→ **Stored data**
┏━━
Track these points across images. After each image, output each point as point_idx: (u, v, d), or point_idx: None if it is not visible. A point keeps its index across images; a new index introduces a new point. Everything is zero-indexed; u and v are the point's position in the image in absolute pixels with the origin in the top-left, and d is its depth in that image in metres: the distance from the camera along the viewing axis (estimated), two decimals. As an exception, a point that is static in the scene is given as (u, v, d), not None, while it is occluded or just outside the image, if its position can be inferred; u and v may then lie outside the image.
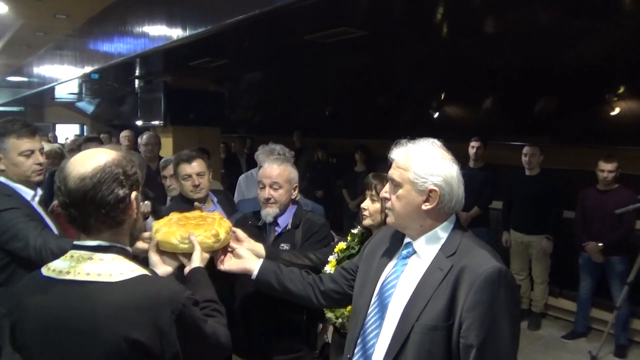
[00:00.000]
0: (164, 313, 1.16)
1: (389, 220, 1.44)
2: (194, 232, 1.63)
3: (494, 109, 5.72)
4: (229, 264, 1.76)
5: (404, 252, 1.43)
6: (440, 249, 1.36)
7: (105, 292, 1.15)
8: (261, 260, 1.78)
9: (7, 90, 16.50)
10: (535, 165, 4.66)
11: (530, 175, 4.70)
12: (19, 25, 7.62)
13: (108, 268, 1.19)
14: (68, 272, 1.19)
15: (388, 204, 1.43)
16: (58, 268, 1.21)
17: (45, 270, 1.23)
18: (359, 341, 1.42)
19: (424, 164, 1.36)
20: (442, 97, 6.12)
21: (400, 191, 1.38)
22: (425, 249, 1.38)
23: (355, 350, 1.42)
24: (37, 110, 18.37)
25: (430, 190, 1.35)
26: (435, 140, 1.43)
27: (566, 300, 4.84)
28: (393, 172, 1.41)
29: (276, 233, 2.22)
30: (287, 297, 1.77)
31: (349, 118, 7.46)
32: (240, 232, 1.88)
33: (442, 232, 1.39)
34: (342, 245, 2.06)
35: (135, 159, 2.85)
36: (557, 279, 4.85)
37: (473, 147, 5.00)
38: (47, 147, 5.15)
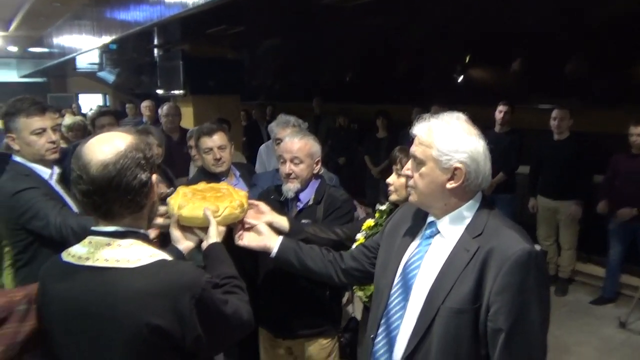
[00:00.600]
0: (183, 298, 1.15)
1: (412, 198, 1.39)
2: (219, 204, 1.62)
3: (521, 71, 5.50)
4: (248, 239, 1.74)
5: (428, 231, 1.39)
6: (466, 229, 1.31)
7: (124, 278, 1.15)
8: (281, 237, 1.75)
9: (29, 62, 16.66)
10: (564, 129, 4.48)
11: (559, 139, 4.54)
12: (35, -4, 7.59)
13: (126, 254, 1.18)
14: (87, 258, 1.19)
15: (410, 182, 1.37)
16: (78, 254, 1.21)
17: (65, 256, 1.23)
18: (382, 321, 1.39)
19: (448, 140, 1.28)
20: (467, 60, 5.90)
21: (423, 169, 1.32)
22: (450, 229, 1.33)
23: (379, 331, 1.40)
24: (59, 81, 18.58)
25: (455, 168, 1.28)
26: (461, 114, 1.35)
27: (594, 265, 4.76)
28: (415, 149, 1.34)
29: (298, 208, 2.18)
30: (308, 274, 1.75)
31: (369, 83, 7.30)
32: (263, 205, 1.86)
33: (467, 212, 1.33)
34: (370, 222, 2.00)
35: (152, 140, 2.83)
36: (585, 244, 4.75)
37: (501, 111, 4.83)
38: (69, 119, 5.20)
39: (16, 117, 2.07)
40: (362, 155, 6.48)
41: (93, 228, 1.24)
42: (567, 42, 4.83)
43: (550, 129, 4.54)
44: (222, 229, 1.63)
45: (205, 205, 1.61)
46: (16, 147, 2.10)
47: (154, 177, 1.25)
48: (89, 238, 1.23)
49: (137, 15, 6.14)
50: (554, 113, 4.49)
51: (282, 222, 1.89)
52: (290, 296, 2.14)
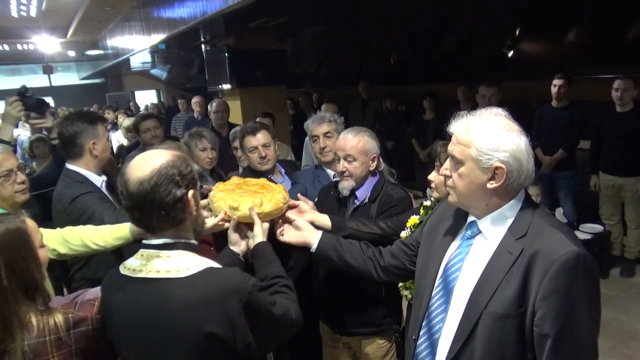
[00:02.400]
0: (232, 303, 1.20)
1: (451, 199, 1.35)
2: (264, 199, 1.65)
3: (579, 39, 5.15)
4: (288, 235, 1.75)
5: (468, 232, 1.34)
6: (509, 229, 1.25)
7: (175, 288, 1.21)
8: (320, 232, 1.75)
9: (88, 64, 17.52)
10: (628, 100, 4.19)
11: (622, 111, 4.25)
12: (87, 3, 7.92)
13: (175, 264, 1.24)
14: (141, 270, 1.26)
15: (449, 182, 1.33)
16: (132, 266, 1.28)
17: (122, 269, 1.30)
18: (424, 324, 1.37)
19: (487, 138, 1.23)
20: (517, 33, 5.60)
21: (462, 169, 1.27)
22: (492, 230, 1.28)
23: (421, 333, 1.38)
24: (116, 81, 19.42)
25: (496, 168, 1.23)
26: (500, 110, 1.29)
27: (664, 245, 4.44)
28: (453, 149, 1.29)
29: (354, 206, 2.17)
30: (347, 270, 1.74)
31: (415, 64, 7.10)
32: (303, 204, 1.87)
33: (509, 211, 1.27)
34: (414, 219, 1.96)
35: (205, 144, 2.90)
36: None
37: (556, 85, 4.56)
38: (128, 121, 5.40)
39: (96, 125, 2.24)
40: (410, 138, 6.36)
41: (144, 241, 1.30)
42: (628, 5, 4.47)
43: (613, 101, 4.25)
44: (266, 225, 1.66)
45: (249, 201, 1.64)
46: (95, 153, 2.23)
47: (191, 192, 1.28)
48: (141, 251, 1.29)
49: (182, 12, 6.28)
50: (616, 83, 4.19)
51: (324, 220, 1.89)
52: (345, 293, 2.15)
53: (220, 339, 1.19)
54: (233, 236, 1.65)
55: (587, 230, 4.41)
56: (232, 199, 1.66)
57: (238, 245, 1.64)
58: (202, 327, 1.18)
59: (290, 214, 1.78)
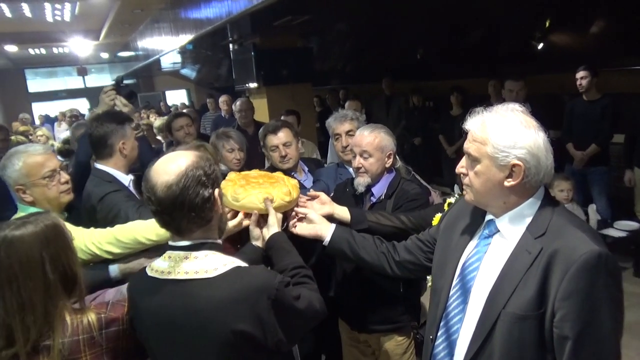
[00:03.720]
0: (260, 301, 1.22)
1: (467, 197, 1.32)
2: (270, 192, 1.66)
3: (611, 30, 4.97)
4: (300, 228, 1.75)
5: (486, 231, 1.32)
6: (527, 228, 1.23)
7: (204, 288, 1.23)
8: (333, 226, 1.75)
9: (120, 65, 17.97)
10: (664, 92, 4.04)
11: (658, 103, 4.10)
12: (117, 7, 8.12)
13: (203, 264, 1.26)
14: (169, 272, 1.28)
15: (465, 180, 1.31)
16: (160, 268, 1.30)
17: (149, 271, 1.33)
18: (441, 324, 1.36)
19: (504, 135, 1.20)
20: (547, 25, 5.44)
21: (478, 167, 1.25)
22: (510, 229, 1.26)
23: (439, 334, 1.36)
24: (147, 81, 19.85)
25: (513, 165, 1.20)
26: (516, 106, 1.26)
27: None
28: (469, 146, 1.27)
29: (371, 202, 2.16)
30: (361, 265, 1.74)
31: (442, 58, 7.00)
32: (324, 195, 1.87)
33: (528, 210, 1.24)
34: (439, 217, 1.93)
35: (232, 144, 2.95)
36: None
37: (578, 78, 4.43)
38: (159, 121, 5.51)
39: (125, 125, 2.29)
40: (438, 134, 6.27)
41: (170, 243, 1.33)
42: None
43: (647, 93, 4.11)
44: (280, 216, 1.67)
45: (261, 193, 1.64)
46: (125, 152, 2.29)
47: (217, 191, 1.30)
48: (168, 253, 1.32)
49: (208, 12, 6.38)
50: (651, 75, 4.05)
51: (343, 212, 1.89)
52: (363, 290, 2.14)
53: (250, 336, 1.21)
54: (256, 231, 1.66)
55: (622, 228, 4.26)
56: (261, 193, 1.66)
57: (260, 239, 1.65)
58: (232, 326, 1.19)
59: (307, 205, 1.79)
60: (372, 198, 2.17)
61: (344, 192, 2.26)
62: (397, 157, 2.20)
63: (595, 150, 4.46)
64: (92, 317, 1.34)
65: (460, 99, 5.88)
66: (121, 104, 2.66)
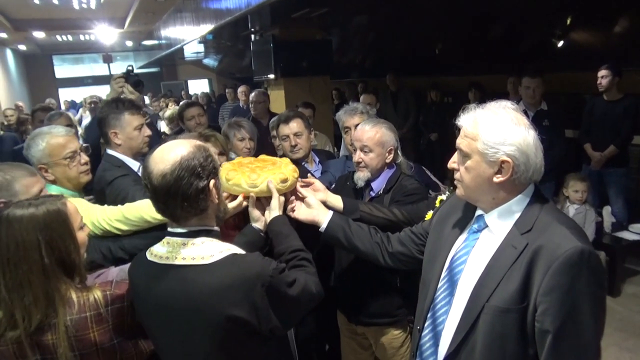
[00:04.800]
0: (255, 287, 1.25)
1: (458, 192, 1.35)
2: (259, 175, 1.67)
3: (634, 28, 4.85)
4: (298, 212, 1.77)
5: (475, 225, 1.34)
6: (515, 224, 1.25)
7: (200, 274, 1.27)
8: (331, 212, 1.77)
9: (144, 54, 18.23)
10: (686, 93, 3.94)
11: (680, 105, 4.00)
12: (142, -5, 8.23)
13: (200, 251, 1.30)
14: (167, 258, 1.32)
15: (457, 175, 1.33)
16: (159, 253, 1.35)
17: (149, 255, 1.37)
18: (429, 315, 1.39)
19: (494, 131, 1.22)
20: (568, 22, 5.34)
21: (468, 162, 1.28)
22: (498, 224, 1.28)
23: (426, 325, 1.39)
24: (170, 70, 20.08)
25: (502, 162, 1.22)
26: (508, 103, 1.27)
27: None
28: (461, 142, 1.30)
29: (369, 197, 2.18)
30: (354, 253, 1.77)
31: (460, 54, 6.93)
32: (318, 182, 1.89)
33: (516, 206, 1.26)
34: (431, 215, 1.95)
35: (244, 134, 2.99)
36: None
37: (600, 76, 4.35)
38: (168, 112, 5.60)
39: (121, 115, 2.31)
40: (455, 131, 6.22)
41: (169, 229, 1.37)
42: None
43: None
44: (282, 199, 1.68)
45: (264, 175, 1.66)
46: (118, 141, 2.33)
47: (212, 182, 1.33)
48: (167, 239, 1.36)
49: (228, 3, 6.42)
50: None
51: (336, 201, 1.91)
52: (360, 283, 2.16)
53: (244, 321, 1.25)
54: (255, 212, 1.68)
55: (637, 231, 4.20)
56: (248, 176, 1.67)
57: (260, 221, 1.68)
58: (226, 311, 1.23)
59: (304, 191, 1.81)
60: (371, 193, 2.18)
61: (344, 185, 2.27)
62: (398, 152, 2.20)
63: (614, 151, 4.39)
64: (97, 294, 1.39)
65: (479, 95, 5.82)
66: (128, 92, 2.75)
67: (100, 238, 1.94)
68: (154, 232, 1.87)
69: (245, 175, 1.68)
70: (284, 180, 1.70)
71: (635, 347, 3.29)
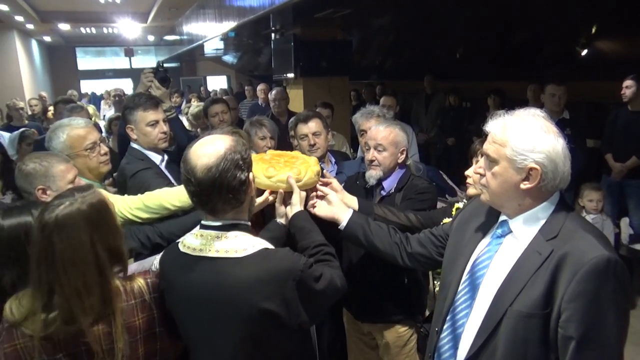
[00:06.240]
0: (287, 282, 1.29)
1: (483, 197, 1.36)
2: (301, 168, 1.70)
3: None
4: (319, 209, 1.79)
5: (499, 230, 1.35)
6: (540, 230, 1.26)
7: (233, 267, 1.30)
8: (351, 211, 1.79)
9: (165, 49, 18.41)
10: None
11: None
12: (166, -10, 8.33)
13: (233, 244, 1.33)
14: (201, 250, 1.35)
15: (482, 181, 1.34)
16: (192, 245, 1.37)
17: (181, 247, 1.40)
18: (448, 317, 1.40)
19: (523, 138, 1.23)
20: (593, 31, 5.29)
21: (496, 168, 1.28)
22: (523, 230, 1.29)
23: (445, 327, 1.41)
24: (190, 65, 20.27)
25: (531, 169, 1.23)
26: (538, 111, 1.28)
27: None
28: (488, 147, 1.30)
29: (381, 196, 2.21)
30: (372, 252, 1.78)
31: (482, 59, 6.89)
32: (335, 182, 1.91)
33: (542, 213, 1.27)
34: (447, 221, 1.92)
35: (265, 132, 3.02)
36: None
37: (625, 87, 4.29)
38: (195, 109, 5.62)
39: (134, 111, 2.35)
40: (472, 136, 6.20)
41: (203, 222, 1.40)
42: None
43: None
44: (304, 194, 1.71)
45: (285, 171, 1.68)
46: (134, 136, 2.39)
47: (251, 174, 1.37)
48: (200, 231, 1.39)
49: (252, 1, 6.48)
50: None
51: (352, 202, 1.93)
52: (366, 281, 2.18)
53: (274, 314, 1.28)
54: (281, 209, 1.70)
55: (655, 244, 4.14)
56: (267, 169, 1.69)
57: (285, 218, 1.70)
58: (258, 304, 1.26)
59: (324, 189, 1.83)
60: (382, 192, 2.21)
61: (354, 185, 2.30)
62: (407, 154, 2.24)
63: (636, 163, 4.33)
64: (141, 282, 1.41)
65: (498, 101, 5.78)
66: (154, 87, 2.80)
67: (137, 226, 1.98)
68: (191, 218, 1.91)
69: (264, 169, 1.69)
70: (299, 180, 1.71)
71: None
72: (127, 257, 1.44)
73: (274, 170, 1.70)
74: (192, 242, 1.37)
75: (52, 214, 1.27)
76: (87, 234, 1.28)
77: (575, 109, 4.36)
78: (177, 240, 1.47)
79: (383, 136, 2.16)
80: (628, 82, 4.28)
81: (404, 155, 2.21)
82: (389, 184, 2.20)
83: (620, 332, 1.16)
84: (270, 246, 1.37)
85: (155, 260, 1.63)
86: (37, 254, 1.27)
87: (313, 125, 2.75)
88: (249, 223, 1.43)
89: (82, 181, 1.96)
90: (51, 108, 6.49)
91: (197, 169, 1.29)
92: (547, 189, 1.25)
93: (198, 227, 1.42)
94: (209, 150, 1.31)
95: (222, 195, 1.31)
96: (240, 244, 1.32)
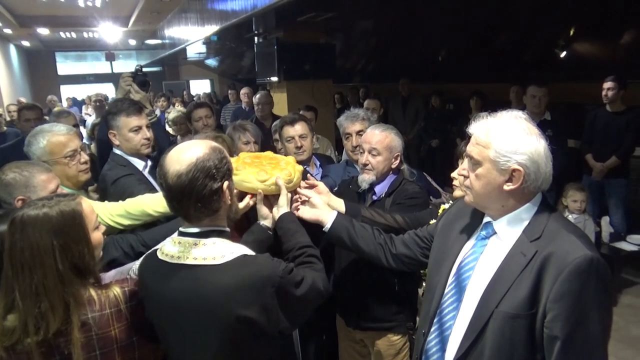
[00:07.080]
0: (265, 288, 1.27)
1: (467, 199, 1.37)
2: (267, 172, 1.67)
3: (638, 41, 4.90)
4: (303, 211, 1.77)
5: (483, 232, 1.36)
6: (524, 231, 1.27)
7: (211, 275, 1.28)
8: (335, 212, 1.78)
9: (147, 53, 18.24)
10: (687, 106, 3.97)
11: (682, 118, 4.03)
12: (147, -5, 8.25)
13: (211, 251, 1.31)
14: (179, 257, 1.33)
15: (466, 182, 1.35)
16: (170, 253, 1.35)
17: (160, 254, 1.38)
18: (435, 320, 1.40)
19: (506, 140, 1.24)
20: (572, 33, 5.38)
21: (479, 170, 1.29)
22: (507, 231, 1.30)
23: (432, 329, 1.41)
24: (172, 69, 20.10)
25: (514, 170, 1.24)
26: (520, 113, 1.29)
27: None
28: (472, 149, 1.31)
29: (372, 201, 2.19)
30: (357, 253, 1.77)
31: (464, 61, 6.96)
32: (322, 185, 1.90)
33: (525, 214, 1.28)
34: (434, 223, 1.96)
35: (248, 137, 2.99)
36: None
37: (605, 88, 4.38)
38: (173, 114, 5.57)
39: (117, 116, 2.32)
40: (456, 138, 6.26)
41: (181, 229, 1.38)
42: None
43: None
44: (290, 196, 1.69)
45: (276, 173, 1.67)
46: (116, 142, 2.35)
47: (226, 184, 1.34)
48: (178, 238, 1.37)
49: (234, 5, 6.45)
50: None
51: (339, 204, 1.91)
52: (359, 288, 2.17)
53: (253, 321, 1.26)
54: (263, 210, 1.68)
55: (635, 242, 4.23)
56: (258, 172, 1.67)
57: (268, 218, 1.68)
58: (236, 312, 1.24)
59: (308, 192, 1.81)
60: (373, 196, 2.19)
61: (346, 189, 2.28)
62: (402, 160, 2.23)
63: (615, 162, 4.42)
64: (117, 290, 1.38)
65: (480, 103, 5.85)
66: (134, 91, 2.77)
67: (120, 235, 1.95)
68: (174, 225, 1.87)
69: (255, 172, 1.68)
70: (290, 181, 1.71)
71: (631, 358, 3.31)
72: (98, 272, 1.41)
73: (265, 174, 1.68)
74: (170, 249, 1.36)
75: (20, 212, 1.30)
76: (49, 238, 1.28)
77: (555, 110, 4.42)
78: (155, 247, 1.45)
79: (378, 140, 2.14)
80: (609, 84, 4.36)
81: (397, 161, 2.19)
82: (381, 189, 2.18)
83: (604, 330, 1.17)
84: (250, 252, 1.35)
85: (134, 266, 1.60)
86: (3, 250, 1.29)
87: (299, 128, 2.74)
88: (228, 229, 1.42)
89: (64, 191, 1.92)
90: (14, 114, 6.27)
91: (168, 175, 1.28)
92: (530, 190, 1.26)
93: (176, 233, 1.40)
94: (183, 156, 1.29)
95: (191, 203, 1.29)
96: (218, 251, 1.31)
┗━━
→ **What is being asked**
Give again, exactly as written above, every line from the one holding "42: (567, 42, 4.83)" to the one holding "59: (290, 214, 1.78)", with both ends kept and the pictures left out.

→ **Response**
42: (567, 42, 4.83)
43: (550, 129, 4.54)
44: (222, 229, 1.63)
45: (205, 205, 1.61)
46: (16, 147, 2.10)
47: (154, 177, 1.25)
48: (89, 238, 1.23)
49: (137, 15, 6.14)
50: (554, 113, 4.49)
51: (282, 222, 1.89)
52: (290, 296, 2.14)
[00:02.400]
0: (232, 303, 1.20)
1: (451, 199, 1.35)
2: (264, 199, 1.65)
3: (579, 39, 5.15)
4: (288, 235, 1.75)
5: (468, 232, 1.34)
6: (509, 229, 1.25)
7: (175, 288, 1.21)
8: (320, 232, 1.75)
9: (88, 64, 17.52)
10: (628, 100, 4.19)
11: (622, 111, 4.25)
12: (87, 3, 7.92)
13: (175, 264, 1.24)
14: (141, 270, 1.26)
15: (449, 182, 1.33)
16: (132, 266, 1.28)
17: (122, 269, 1.30)
18: (424, 324, 1.37)
19: (487, 138, 1.23)
20: (517, 33, 5.60)
21: (462, 169, 1.27)
22: (492, 230, 1.28)
23: (421, 333, 1.38)
24: (116, 81, 19.42)
25: (496, 168, 1.23)
26: (500, 110, 1.29)
27: (664, 245, 4.44)
28: (453, 149, 1.29)
29: (354, 206, 2.17)
30: (347, 270, 1.74)
31: (415, 64, 7.10)
32: (303, 204, 1.87)
33: (509, 211, 1.27)
34: (414, 219, 1.96)
35: (205, 144, 2.90)
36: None
37: (556, 85, 4.56)
38: (128, 121, 5.40)
39: (96, 125, 2.24)
40: (410, 138, 6.36)
41: (144, 241, 1.30)
42: (628, 5, 4.47)
43: (613, 101, 4.25)
44: (266, 225, 1.66)
45: (249, 201, 1.64)
46: (95, 153, 2.23)
47: (191, 192, 1.28)
48: (141, 251, 1.29)
49: (182, 12, 6.28)
50: (616, 83, 4.19)
51: (324, 220, 1.89)
52: (345, 293, 2.15)
53: (220, 339, 1.19)
54: (233, 236, 1.65)
55: (587, 230, 4.41)
56: (232, 199, 1.66)
57: (238, 245, 1.64)
58: (202, 327, 1.18)
59: (290, 214, 1.78)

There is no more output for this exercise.